About this task = State the number of lines in these records that include the string "title", and say nothing more.
** Data listing follows **
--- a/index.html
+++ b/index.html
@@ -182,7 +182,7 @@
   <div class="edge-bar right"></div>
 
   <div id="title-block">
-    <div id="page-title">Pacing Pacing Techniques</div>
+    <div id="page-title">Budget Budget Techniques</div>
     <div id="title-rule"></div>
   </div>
** End of Data listing **
Task result = 4